FAQ
Signature error
If there is a signing error or if a cloud_manager request fails, it may be that the user's AKSK is incorrect. The troubleshooting steps are as follows.
- Log into the Fusion cloud console and verify whether an AKSK was created.
- Check the local configuration file
~/.config/xiaomi/config
and verify whether the AKSK is correctly configured. - Export the environment variables, echo $XIAOMI_ACCESS_KEY_ID,echo $XIAOMI_SECRET_ACCESS_KEY and echo $XIAOMI_CLOUDML_ENDPOINT, and verify whether they are correctly configured.
Does logging into the DevEnv environment affect other users?
No, the user development environment is isolated by Docker containers to ensure that TensorFlow versions and user files do not interact.
Will software installed in the DevEnv environment remain there?
If a user logs out, he can then log back in to access existing files. However, after the user deletes an instance, the cluster will clear the container. User data and files will not be preserved. Users can create a Docker image to avoid having to re-install software at every startup.
Is it necessary to configure the AKSK when using one's own container image at startup?
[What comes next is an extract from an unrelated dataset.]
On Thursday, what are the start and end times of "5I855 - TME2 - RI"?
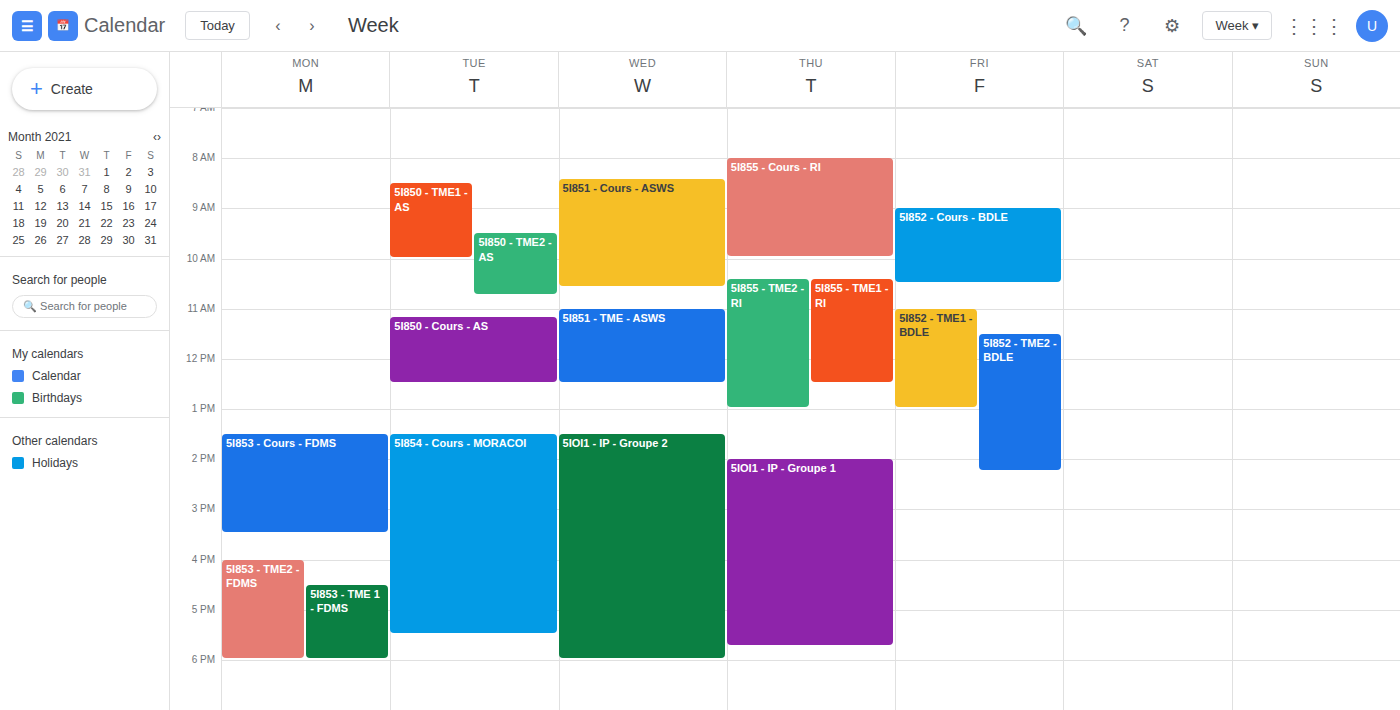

Downloading the container image does not currently support the AKSK configuration. All images are configured with a public service guarantee, available for download. Configuring the the AKSK is unnecessary.
How to designate the environment's training data?
Users can manually download training data from an external network to a local destination and access this locality for training, whereas TensorFlow already supports HDFS and FDS, allowing users to directly access the corresponding distributed storage without having to download it locally. For frameworks like Caffe, that can only access data locally, consider using FDS Fuse or S3 Fuse. The use of GPU clusters is somewhat restricted at present.
Can the development environment's GPU be used by other users?
No, the development environment's GPU is exclusive. It cannot be shared with other users.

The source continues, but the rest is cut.